Valeurs objectives immobilières et calcul de la valeur imposable
Les prix de zone commandent l’intégralité du calcul de l’ENFIA. La date de leur dernière révision et la méthode exacte de détermination de la valeur imposable n’ont pas été établies : toute simulation d’ENFIA doit être refaite bien par bien.
Conditions de la catégorie spéciale d’assurance EFKA
La circulaire e-EFKA 6/2026 donne le montant de 150,46 € par mois sans aucune condition d’éligibilité ni durée, et ne dit rien du calendrier de choix de catégorie.
Convention des quatorze mois du salaire minimum
Le calcul 920 × 14 = 12 880 € est arithmétiquement juste, mais l’article 28Α dit seulement « le montant annuel du salaire minimum brut » sans donner de multiplicateur. Hypothèse, non donnée.
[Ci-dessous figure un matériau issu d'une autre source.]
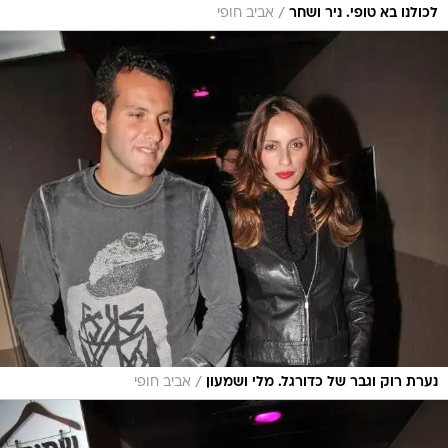
/
לכולנו בא טופי. ניר ושחר
אביב חופי
/
נערת רוק וגבר של כדורגל. מלי ושמעון
אביב חופי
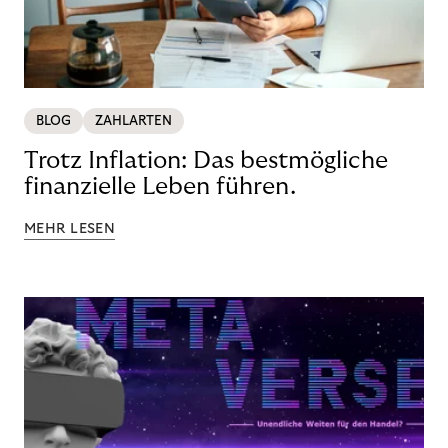
BLOG
ZAHLARTEN
Trotz Inflation: Das bestmögliche
finanzielle Leben führen.
MEHR LESEN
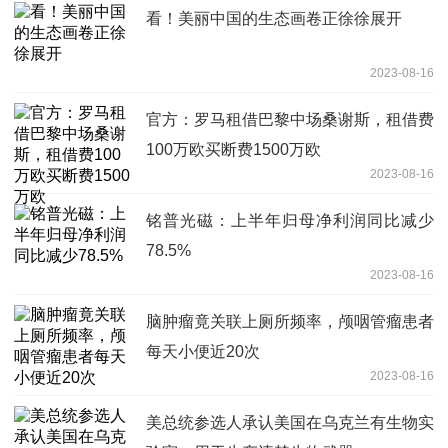
看！美丽中国的生态画卷正徐徐展开
2023-08-16
官方：罗马租借巴黎中场桑谢斯，租借费
100万欧买断费1500万欧
2023-08-16
铭普光磁：上半年归母净利润同比减少
78.5%
2023-08-16
脑肿瘤竟关联上厕所频率，颅咽管瘤患者
每天小便近20次
2023-08-16
美总统参选人承认美国在乌克兰有生物实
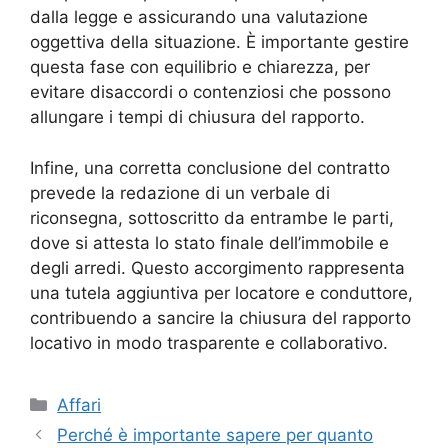
dalla legge e assicurando una valutazione
oggettiva della situazione. È importante gestire
questa fase con equilibrio e chiarezza, per
evitare disaccordi o contenziosi che possono
allungare i tempi di chiusura del rapporto.
Infine, una corretta conclusione del contratto
prevede la redazione di un verbale di
riconsegna, sottoscritto da entrambe le parti,
dove si attesta lo stato finale dell’immobile e
degli arredi. Questo accorgimento rappresenta
una tutela aggiuntiva per locatore e conduttore,
contribuendo a sancire la chiusura del rapporto
locativo in modo trasparente e collaborativo.
Categorie
Affari
Perché è importante sapere per quanto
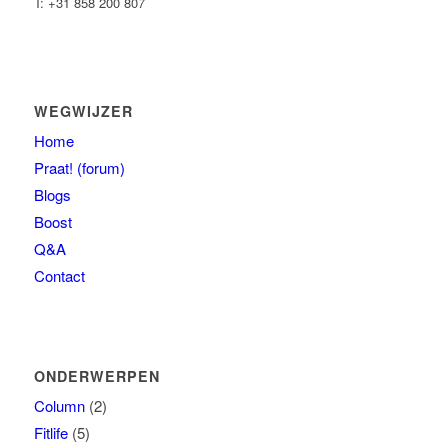
T: +31 858 200 807
WEGWIJZER
Home
Praat! (forum)
Blogs
Boost
Q&A
Contact
ONDERWERPEN
Column
(2)
Fitlife
(5)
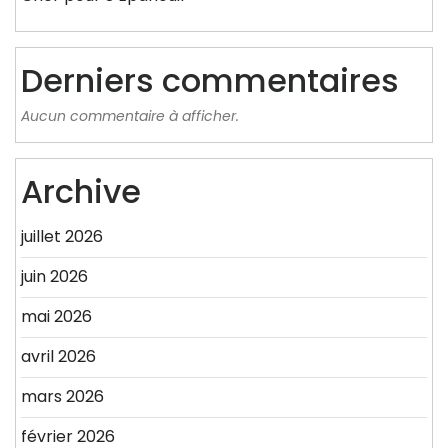
Derniers commentaires
Aucun commentaire à afficher.
Archive
juillet 2026
juin 2026
mai 2026
avril 2026
mars 2026
février 2026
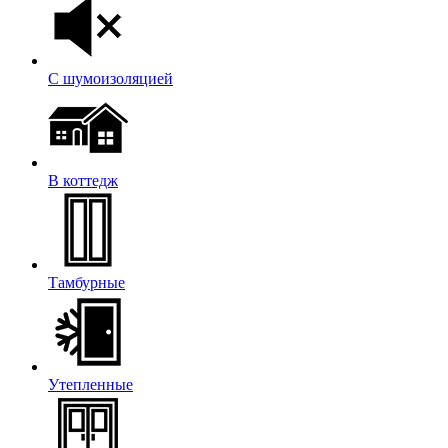
С шумоизоляцией
В коттедж
Тамбурные
Утепленные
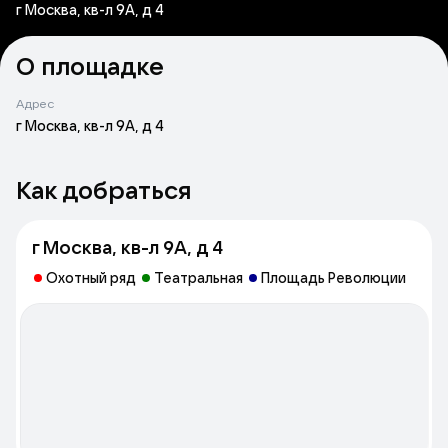
г Москва, кв-л 9А, д 4
О площадке
Адрес
г Москва, кв-л 9А, д 4
Как добраться
г Москва, кв-л 9А, д 4
Охотный ряд
Театральная
Площадь Революции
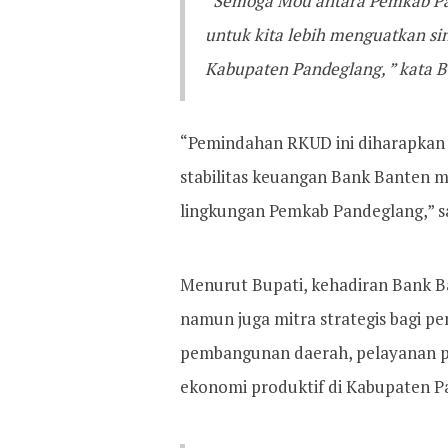
“Semoga Mou antara Pemkab Pan
untuk kita lebih menguatkan si
Kabupaten Pandeglang, ” kata B
“Pemindahan RKUD ini diharapkan
stabilitas keuangan Bank Banten m
lingkungan Pemkab Pandeglang,” 
Menurut Bupati, kehadiran Bank B
namun juga mitra strategis bagi 
pembangunan daerah, pelayanan p
ekonomi produktif di Kabupaten P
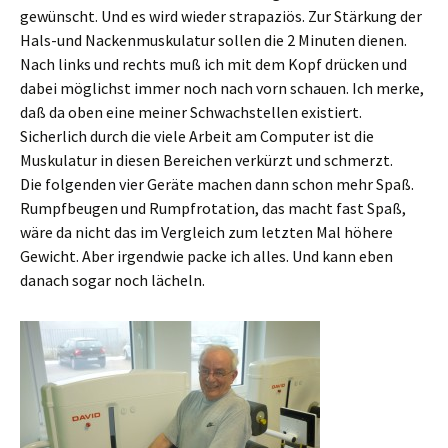
gewünscht. Und es wird wieder strapaziös. Zur Stärkung der
Hals-und Nackenmuskulatur sollen die 2 Minuten dienen.
Nach links und rechts muß ich mit dem Kopf drücken und
dabei möglichst immer noch nach vorn schauen. Ich merke,
daß da oben eine meiner Schwachstellen existiert.
Sicherlich durch die viele Arbeit am Computer ist die
Muskulatur in diesen Bereichen verkürzt und schmerzt.
Die folgenden vier Geräte machen dann schon mehr Spaß.
Rumpfbeugen und Rumpfrotation, das macht fast Spaß,
wäre da nicht das im Vergleich zum letzten Mal höhere
Gewicht. Aber irgendwie packe ich alles. Und kann eben
danach sogar noch lächeln.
Exonération locative de 36 mois : baux du 8 septembre 2024 au 11 novembre 2025
La lecture naturelle rattache ces baux à la version antérieure du texte. Aucune circulaire ne le confirme.
Exonération d’Ειδικός Φόρος Ακινήτων applicable à une SCI française
Point le plus lourd de ce chapitre : 15 % par an de la valeur du bien. Les conditions d’exonération applicables à une société de droit français ne sont pas établies. Aucune recommandation de détention sociétaire avant avis d’un fiscaliste grec.
Prorogation au-delà de 2026
Trois dispositifs expirent le 31 décembre 2026 : la suspension de l’impôt sur les plus-values immobilières, l’obligation de dépense électronique avec sa déduction de 30 %, et la fenêtre de conclusion des baux ouvrant l’exonération de 36 mois. Aucune prorogation n’est votée à ce jour.
Portée de ce chapitre
Ce chapitre présente une information éducative générale sur la fiscalité grecque de droit commun et sur les cotisations sociales grecques, à jour des textes publiés au Journal officiel hellénique et au Journal officiel français au 27 juillet 2026. Il ne constitue ni une consultation juridique ou fiscale, ni un conseil en investissement personnalisé. Hagnéré Patrimoine est un cabinet de conseil en gestion de patrimoine immatriculé à l’ORIAS sous le numéro 23002291 ; il n’est pas habilité à délivrer un avis de droit fiscal hellénique, matière pour laquelle l’intervention d’un fiscaliste grec (φοροτεχνικός) ou d’un avocat fiscaliste hellénique est requise.
Les montants cités sont des illustrations construites sur des hypothèses explicites, énoncées avec chaque calcul : nombre de parts, absence d’enfant à charge, montant des charges réelles, valeur retenue pour l’ENFIA, catégorie d’assurance choisie. Ils dépendent entièrement de la composition de vos revenus, de votre situation de famille, de la localisation exacte de vos biens et des textes en vigueur à la date considérée. Aucun résultat fiscal n’est présenté comme acquis, et aucune comparaison France-Grèce publiée ici ne vaut recommandation de transfert de résidence.
Les points signalés comme non tranchés le sont réellement. Ils appellent un avis spécialisé avant décision, et non une interprétation par défaut. Les trois régimes de faveur grecs — articles 5Α, 5Β et 5Γ du Code des impôts sur le revenu — ne sont pas traités ici : ils font l’objet de chapitres distincts, et aucun élément du présent chapitre ne doit leur être transposé sans vérification, les assiettes et les mécanismes n’étant pas les mêmes.